Travail à faire:
1. Selon le texte sur Théodose, quelles sont toutes les qualités que l'on admirait ou respectait chez ce prince ?
2. Extrayez du texte sur Théodose tout ce qui va de « Théodose, après avoir » jusqu'à « pas toujours dompter. ».

Texte fourni:
• • • • • • •

Dés que Théodose apprit l’infortune et la fuite de Valentinien, il vint trouver ce jeune prince à Thessalonique, accompagné d’une grande partie du sénat. Après avoir reproché à Justine son hérésie, à laquelle il attribuait ses malheurs, il lui promit de rétablir son fils sur le trône et resserra les liens qui Punissaient à lui, en épousant sa sœur Galla. Lorsqu’il eut réuni ses légions, il s’avança en Pannonie où il rencontra près de Siscie, sur les bords de la Save, Maxime, qui venait le combattre à la tête de toutes les forces de l’Occident. Cette guerre ne dura que deux mois, la cavalerie formidable des Huns, des Alains et des Goths, qui servaient alors Théodose passe intrépidement la Save à la nage, enfonce, épouvante et met en fuite les Germains et les Gaulois de l’armée de Maxime. Marcellinus, son frère, rétablit le combat avec un corps d’élite ; la bataille se prolonge jusqu’à la nuit, qui laisse la victoire indécise. Le lendemain, au moment où l’action recommence, une partie des troupes de l’Occident jette les armes, Maxime prend la fuite ; Théodose le poursuit si rapidement, qu’il arrive presque en même temps que lui aux portes d’Aquilée. Le peuple de cette ville se révolte, dépouille Maxime de ses ornements, l’enchaîne et le traîne aux pieds de l’empereur. Théodose, touché de ses prières, est tenté de lui pardonner ; mais se rappelant, après quelque hésitation, qu’il doit une victime aux mânes de Gratien, il livre ce tyran aux soldats qui lui tranchent la tête. Un Franc, nommé Arbogaste, que sa bravoure et les suffrages des soldats avaient élevé de grade en grade à celui de général, poursuivit les débris de l’armée vaincue, et tua Victor, fils de Maxime, qui la commandait.

Théodose, après avoir apaisé les troubles auxquels la ville de Milan se trouvait en proie, et replacé Valentinien II sur son trône, entra en triomphe dans Rome, comme le grand Constantin.

En prononçant l’éloge de l’empereur, la flatterie parla le langage de la vérité. L’opinion publique approuvait les louanges données à un prince dont on admirait l’activité, la bravoure, l’habileté, la gloire, et dont on respectait la justice, la bienfaisance et la chasteté ; mais il n’est pas de vertu sans mélange ; la sienne fut souvent ternie par le fanatisme et par un penchant à la colère qu’il travaillait continuellement à vaincre, mais qu’il ne put pas toujours dompter.

• • • • • • •

Données fournies:
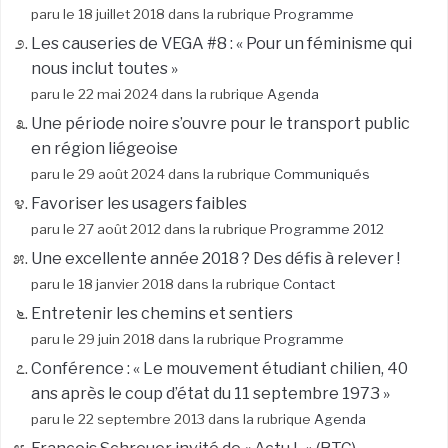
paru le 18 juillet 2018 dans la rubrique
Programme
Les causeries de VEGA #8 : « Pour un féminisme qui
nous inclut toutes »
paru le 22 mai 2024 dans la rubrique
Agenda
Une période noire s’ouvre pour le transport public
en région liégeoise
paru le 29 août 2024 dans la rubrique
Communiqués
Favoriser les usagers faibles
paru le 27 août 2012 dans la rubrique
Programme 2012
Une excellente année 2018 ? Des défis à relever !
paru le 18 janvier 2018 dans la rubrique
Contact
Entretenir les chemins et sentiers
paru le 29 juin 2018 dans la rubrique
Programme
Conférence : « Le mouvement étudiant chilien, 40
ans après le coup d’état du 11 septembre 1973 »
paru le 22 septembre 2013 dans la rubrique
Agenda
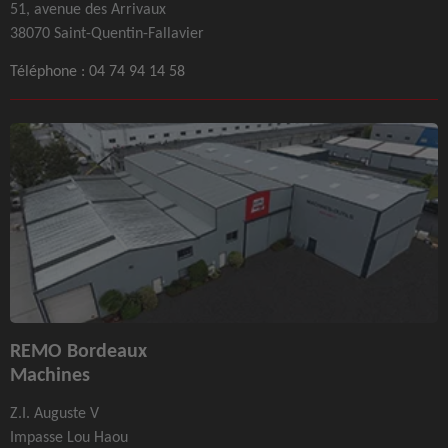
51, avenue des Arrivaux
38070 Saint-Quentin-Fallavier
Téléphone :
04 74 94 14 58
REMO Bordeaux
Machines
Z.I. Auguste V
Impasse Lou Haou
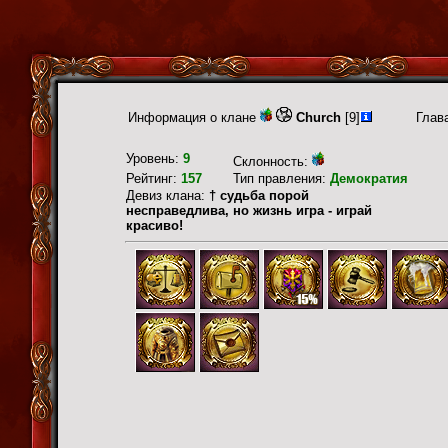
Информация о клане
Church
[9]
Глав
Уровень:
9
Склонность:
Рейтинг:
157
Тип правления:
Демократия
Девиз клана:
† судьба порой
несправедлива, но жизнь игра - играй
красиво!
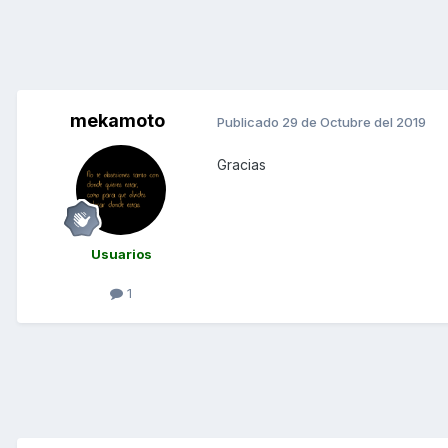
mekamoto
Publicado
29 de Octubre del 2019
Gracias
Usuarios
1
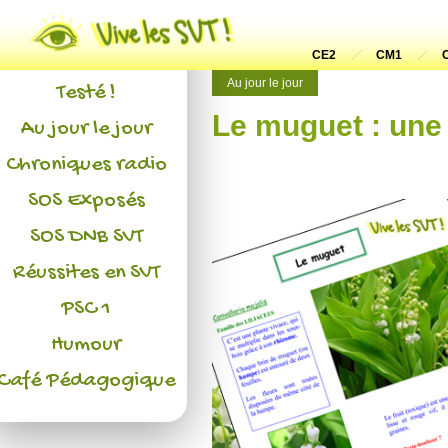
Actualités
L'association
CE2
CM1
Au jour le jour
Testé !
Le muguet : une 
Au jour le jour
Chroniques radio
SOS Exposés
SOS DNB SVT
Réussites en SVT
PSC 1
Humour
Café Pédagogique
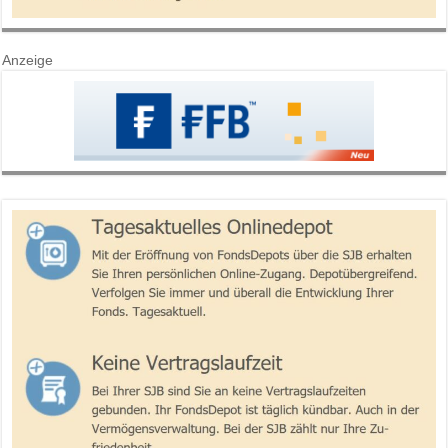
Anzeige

• • • • • • •

Réponses:
1.
- l'activité
- la bravoure
- l'habileté
- la gloire
- la justice
- la bienfaisance
- la chasteté

2.
Théodose, après avoir apaisé les troubles auxquels la ville de Milan se trouvait en proie, et replacé Valentinien II sur son trône, entra en triomphe dans Rome, comme le grand Constantin.

En prononçant l’éloge de l’empereur, la flatterie parla le langage de la vérité. L’opinion publique approuvait les louanges données à un prince dont on admirait l’activité, la bravoure, l’habileté, la gloire, et dont on respectait la justice, la bienfaisance et la chasteté ; mais il n’est pas de vertu sans mélange ; la sienne fut souvent ternie par le fanatisme et par un penchant à la colère qu’il travaillait continuellement à vaincre, mais qu’il ne put pas toujours dompter.